*** Extracted records Section Begins ***

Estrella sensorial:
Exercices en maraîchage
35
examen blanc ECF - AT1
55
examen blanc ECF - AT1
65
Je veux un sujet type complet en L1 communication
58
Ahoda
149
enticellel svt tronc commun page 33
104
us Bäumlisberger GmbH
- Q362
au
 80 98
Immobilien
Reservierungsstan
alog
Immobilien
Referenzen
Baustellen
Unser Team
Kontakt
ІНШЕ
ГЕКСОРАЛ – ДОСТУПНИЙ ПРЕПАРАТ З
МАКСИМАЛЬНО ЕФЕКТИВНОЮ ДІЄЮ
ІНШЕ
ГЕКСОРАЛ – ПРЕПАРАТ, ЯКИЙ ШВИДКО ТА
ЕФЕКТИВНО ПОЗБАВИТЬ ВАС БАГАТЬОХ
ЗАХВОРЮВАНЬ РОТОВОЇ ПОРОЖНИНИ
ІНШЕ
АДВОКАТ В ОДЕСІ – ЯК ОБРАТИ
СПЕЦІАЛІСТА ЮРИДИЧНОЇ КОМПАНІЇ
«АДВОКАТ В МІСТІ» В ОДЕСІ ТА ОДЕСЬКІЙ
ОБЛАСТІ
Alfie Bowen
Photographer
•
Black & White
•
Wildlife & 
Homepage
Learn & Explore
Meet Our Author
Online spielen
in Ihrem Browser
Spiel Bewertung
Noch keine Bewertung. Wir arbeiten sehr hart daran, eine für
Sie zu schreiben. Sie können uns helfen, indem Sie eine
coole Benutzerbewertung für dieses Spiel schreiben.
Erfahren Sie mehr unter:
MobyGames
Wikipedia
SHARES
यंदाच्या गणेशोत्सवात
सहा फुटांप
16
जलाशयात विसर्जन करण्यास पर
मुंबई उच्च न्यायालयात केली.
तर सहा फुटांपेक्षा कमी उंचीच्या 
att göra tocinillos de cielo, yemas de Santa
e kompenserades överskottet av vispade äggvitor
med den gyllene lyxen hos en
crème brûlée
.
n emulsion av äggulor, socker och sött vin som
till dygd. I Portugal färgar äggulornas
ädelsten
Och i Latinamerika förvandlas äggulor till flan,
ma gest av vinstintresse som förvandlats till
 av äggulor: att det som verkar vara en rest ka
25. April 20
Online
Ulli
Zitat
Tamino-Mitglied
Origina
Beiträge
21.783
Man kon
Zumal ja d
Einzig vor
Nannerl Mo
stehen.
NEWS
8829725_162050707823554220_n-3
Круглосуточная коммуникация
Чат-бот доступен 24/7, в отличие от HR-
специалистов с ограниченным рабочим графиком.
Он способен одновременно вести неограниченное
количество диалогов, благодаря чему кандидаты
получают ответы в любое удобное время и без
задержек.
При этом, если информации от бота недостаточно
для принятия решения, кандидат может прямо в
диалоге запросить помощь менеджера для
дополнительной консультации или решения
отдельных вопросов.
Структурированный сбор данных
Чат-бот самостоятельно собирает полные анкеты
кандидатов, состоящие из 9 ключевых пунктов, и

*** Extracted records Section Ends ***

▶ [What you should do]
Within the material, find all lines that hold the word "ПРЕПАРАТ" and show them.

▶ [Finished task]
ГЕКСОРАЛ – ДОСТУПНИЙ ПРЕПАРАТ З
ГЕКСОРАЛ – ПРЕПАРАТ, ЯКИЙ ШВИДКО ТА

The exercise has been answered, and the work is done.